- Source:
* * *
Alberto N. García is an Associate Professor of Film and Television Studies at the school of communication, Universidad de Navarra, Spain. During 2018, he was a Visiting professor at the University of Queensland, Australia. He has also been Visiting Scholar at George Washington University and Visiting Professor at the University of Stirling, UK. He has published his work in journals such as Continuum, Quarterly Review of Film and Video and Horror Studies. He has edited the books Landscapes of the self: the cinema of Ross McElwee (Ediciones Internacionales Universitarias, 2007) and Emotions in contemporary TV series (Palgrave, 2016). His current research focuses on television aesthetics, exploring shows such as The Americans, Hannibal, Money Heist or Chernobyl.
https://www.diamantesenserie.com/alberto-nahum/ &  A. N. García , Universidad de Navarra.


 


Thomas C. Messerli is a postdoctoral research and teaching fellow in English linguistics at the University of Basel, where he completed his PhD on Repetition in Telecinematic Humour in 2018. He also works as a lecturer and researcher in English at the PH FHNW, the School of Education at the University of Applied Sciences and Arts Northwestern Switzerland. His research is mainly dedicated to linguistic pragmatics and in particular in the pragmatics of fiction as well as to subtitling and video-oriented text comments as communicative acts, but he is also active in Digital Humanities and digital social reading. Current research interests include participation frameworks of (subtitled) film, community subtitling and active viewership, humorous, aggressive and persuasive communication in online social networks, including memes and communication on Reddit, and evaluative discourses online, such as evaluation in online book reviews. He often employs mixed-method designs, and in particular qualitative and corpus-assisted discourse analysis in his studies, has compiled corpora of reviews, posts, comments and subtitles, and he has recently co-founded CopRe, a research network dedicated to communicative practices on Reddit.
* * *
- Material supplied:
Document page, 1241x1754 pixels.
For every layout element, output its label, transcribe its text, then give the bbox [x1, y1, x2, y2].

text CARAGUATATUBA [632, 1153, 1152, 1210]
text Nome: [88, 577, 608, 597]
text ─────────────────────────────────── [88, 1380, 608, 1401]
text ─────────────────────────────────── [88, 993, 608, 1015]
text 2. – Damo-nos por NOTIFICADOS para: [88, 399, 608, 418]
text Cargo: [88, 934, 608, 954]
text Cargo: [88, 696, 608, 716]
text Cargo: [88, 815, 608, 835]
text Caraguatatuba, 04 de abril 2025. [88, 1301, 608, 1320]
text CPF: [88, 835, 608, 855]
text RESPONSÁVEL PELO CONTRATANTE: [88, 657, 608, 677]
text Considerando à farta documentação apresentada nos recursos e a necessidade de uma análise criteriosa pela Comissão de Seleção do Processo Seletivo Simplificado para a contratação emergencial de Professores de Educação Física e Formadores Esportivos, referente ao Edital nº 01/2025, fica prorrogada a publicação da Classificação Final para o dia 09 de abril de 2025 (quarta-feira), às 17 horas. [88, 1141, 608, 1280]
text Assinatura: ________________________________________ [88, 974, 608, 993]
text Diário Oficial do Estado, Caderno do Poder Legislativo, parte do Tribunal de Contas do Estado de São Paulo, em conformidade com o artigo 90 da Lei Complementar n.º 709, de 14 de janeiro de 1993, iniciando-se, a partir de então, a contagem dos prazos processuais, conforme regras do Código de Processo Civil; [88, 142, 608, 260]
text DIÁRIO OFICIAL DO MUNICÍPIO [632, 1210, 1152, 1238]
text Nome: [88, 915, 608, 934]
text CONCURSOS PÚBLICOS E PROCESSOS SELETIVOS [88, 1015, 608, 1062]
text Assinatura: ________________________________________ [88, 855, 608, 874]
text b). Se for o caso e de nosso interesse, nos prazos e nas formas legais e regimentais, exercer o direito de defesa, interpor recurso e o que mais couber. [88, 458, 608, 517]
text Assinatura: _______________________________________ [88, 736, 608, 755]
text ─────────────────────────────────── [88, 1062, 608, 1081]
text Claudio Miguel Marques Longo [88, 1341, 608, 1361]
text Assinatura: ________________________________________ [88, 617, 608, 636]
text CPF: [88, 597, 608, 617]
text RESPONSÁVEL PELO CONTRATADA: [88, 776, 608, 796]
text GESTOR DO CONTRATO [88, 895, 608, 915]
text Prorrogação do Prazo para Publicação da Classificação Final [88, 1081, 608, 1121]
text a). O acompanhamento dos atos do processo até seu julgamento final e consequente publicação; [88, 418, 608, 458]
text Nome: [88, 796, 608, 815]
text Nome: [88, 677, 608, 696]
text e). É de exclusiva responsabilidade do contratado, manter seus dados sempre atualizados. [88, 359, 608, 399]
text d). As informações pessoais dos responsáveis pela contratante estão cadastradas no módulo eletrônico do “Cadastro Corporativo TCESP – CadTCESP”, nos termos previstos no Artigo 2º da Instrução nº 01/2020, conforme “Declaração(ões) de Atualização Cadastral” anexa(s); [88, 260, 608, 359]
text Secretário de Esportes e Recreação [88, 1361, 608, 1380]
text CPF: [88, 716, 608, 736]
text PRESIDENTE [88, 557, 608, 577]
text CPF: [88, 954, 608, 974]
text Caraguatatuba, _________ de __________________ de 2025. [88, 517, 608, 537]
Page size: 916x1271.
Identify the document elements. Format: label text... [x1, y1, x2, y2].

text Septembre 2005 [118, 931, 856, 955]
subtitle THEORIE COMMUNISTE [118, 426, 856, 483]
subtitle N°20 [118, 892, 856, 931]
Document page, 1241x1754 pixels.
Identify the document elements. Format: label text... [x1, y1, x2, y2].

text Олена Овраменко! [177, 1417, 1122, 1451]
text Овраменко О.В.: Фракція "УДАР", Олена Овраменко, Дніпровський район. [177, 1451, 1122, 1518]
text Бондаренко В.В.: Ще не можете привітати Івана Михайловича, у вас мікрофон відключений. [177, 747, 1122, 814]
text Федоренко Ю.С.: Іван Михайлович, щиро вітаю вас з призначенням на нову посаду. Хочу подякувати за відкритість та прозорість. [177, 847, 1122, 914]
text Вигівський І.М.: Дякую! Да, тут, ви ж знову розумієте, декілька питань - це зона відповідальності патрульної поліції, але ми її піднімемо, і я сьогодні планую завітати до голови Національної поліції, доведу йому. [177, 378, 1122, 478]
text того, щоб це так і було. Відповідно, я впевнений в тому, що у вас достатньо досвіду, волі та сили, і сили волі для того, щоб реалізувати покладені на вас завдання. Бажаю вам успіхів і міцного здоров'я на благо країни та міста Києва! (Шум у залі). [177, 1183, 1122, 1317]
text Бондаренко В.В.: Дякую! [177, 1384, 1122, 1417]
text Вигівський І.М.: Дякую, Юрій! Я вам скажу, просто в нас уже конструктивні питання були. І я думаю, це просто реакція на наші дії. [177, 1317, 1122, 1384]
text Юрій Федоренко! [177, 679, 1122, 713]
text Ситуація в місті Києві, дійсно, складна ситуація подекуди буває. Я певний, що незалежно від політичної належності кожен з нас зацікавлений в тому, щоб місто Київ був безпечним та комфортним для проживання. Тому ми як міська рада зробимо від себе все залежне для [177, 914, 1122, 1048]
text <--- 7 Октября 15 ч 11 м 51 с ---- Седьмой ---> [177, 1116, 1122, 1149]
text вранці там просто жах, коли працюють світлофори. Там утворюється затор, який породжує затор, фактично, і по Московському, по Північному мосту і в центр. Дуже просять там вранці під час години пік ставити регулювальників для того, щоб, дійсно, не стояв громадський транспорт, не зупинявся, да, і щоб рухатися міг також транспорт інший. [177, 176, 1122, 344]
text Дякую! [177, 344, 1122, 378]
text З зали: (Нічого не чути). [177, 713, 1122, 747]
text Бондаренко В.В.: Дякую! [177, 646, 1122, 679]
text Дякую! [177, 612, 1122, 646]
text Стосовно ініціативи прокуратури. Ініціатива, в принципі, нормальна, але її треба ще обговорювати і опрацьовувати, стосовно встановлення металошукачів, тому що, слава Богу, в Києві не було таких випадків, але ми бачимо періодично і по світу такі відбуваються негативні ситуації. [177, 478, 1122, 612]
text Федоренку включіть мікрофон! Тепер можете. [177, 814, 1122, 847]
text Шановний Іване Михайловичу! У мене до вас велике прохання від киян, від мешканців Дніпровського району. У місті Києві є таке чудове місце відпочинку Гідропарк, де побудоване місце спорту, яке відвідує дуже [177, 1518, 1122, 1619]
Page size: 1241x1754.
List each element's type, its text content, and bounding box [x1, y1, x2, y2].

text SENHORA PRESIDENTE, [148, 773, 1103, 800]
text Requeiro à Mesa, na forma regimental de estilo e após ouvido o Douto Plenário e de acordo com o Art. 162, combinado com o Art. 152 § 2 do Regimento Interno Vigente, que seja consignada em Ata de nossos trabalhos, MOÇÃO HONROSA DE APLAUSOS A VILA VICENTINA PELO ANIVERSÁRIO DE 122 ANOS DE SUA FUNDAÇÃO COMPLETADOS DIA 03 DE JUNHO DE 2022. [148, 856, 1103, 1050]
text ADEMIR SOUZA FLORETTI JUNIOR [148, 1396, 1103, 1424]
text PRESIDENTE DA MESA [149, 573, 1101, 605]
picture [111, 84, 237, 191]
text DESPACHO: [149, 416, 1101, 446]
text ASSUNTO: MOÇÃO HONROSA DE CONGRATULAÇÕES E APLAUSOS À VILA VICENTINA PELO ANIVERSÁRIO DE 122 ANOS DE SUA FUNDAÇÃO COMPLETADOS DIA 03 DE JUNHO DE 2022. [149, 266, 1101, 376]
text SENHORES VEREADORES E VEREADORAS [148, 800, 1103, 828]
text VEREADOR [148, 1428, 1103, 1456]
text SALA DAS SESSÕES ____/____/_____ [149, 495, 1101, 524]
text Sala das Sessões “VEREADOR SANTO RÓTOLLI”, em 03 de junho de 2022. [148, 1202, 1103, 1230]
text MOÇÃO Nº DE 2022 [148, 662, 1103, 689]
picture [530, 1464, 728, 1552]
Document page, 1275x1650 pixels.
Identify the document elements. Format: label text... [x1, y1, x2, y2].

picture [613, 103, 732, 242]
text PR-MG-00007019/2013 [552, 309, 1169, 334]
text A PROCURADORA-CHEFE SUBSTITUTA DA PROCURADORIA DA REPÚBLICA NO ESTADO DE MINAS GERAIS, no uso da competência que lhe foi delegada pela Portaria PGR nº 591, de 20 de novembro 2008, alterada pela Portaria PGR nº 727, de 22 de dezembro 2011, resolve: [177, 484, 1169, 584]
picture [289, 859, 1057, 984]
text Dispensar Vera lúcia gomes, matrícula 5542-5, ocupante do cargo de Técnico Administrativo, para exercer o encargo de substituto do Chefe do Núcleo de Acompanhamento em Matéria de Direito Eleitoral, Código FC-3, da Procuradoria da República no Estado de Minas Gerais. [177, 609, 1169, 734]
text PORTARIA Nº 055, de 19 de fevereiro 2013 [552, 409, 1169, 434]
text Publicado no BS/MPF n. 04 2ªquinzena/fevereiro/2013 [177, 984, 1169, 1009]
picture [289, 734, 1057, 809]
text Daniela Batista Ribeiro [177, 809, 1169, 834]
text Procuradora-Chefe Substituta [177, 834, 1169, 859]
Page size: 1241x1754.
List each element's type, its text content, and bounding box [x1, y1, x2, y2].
* * *
Copy the passage of the scholar biographies above from "Alberto N. García" to "Heist or Chernobyl.", word for word.

Alberto N. García is an Associate Professor of Film and Television Studies at the school of communication, Universidad de Navarra, Spain. During 2018, he was a Visiting professor at the University of Queensland, Australia. He has also been Visiting Scholar at George Washington University and Visiting Professor at the University of Stirling, UK. He has published his work in journals such as Continuum, Quarterly Review of Film and Video and Horror Studies. He has edited the books Landscapes of the self: the cinema of Ross McElwee (Ediciones Internacionales Universitarias, 2007) and Emotions in contemporary TV series (Palgrave, 2016). His current research focuses on television aesthetics, exploring shows such as The Americans, Hannibal, Money Heist or Chernobyl.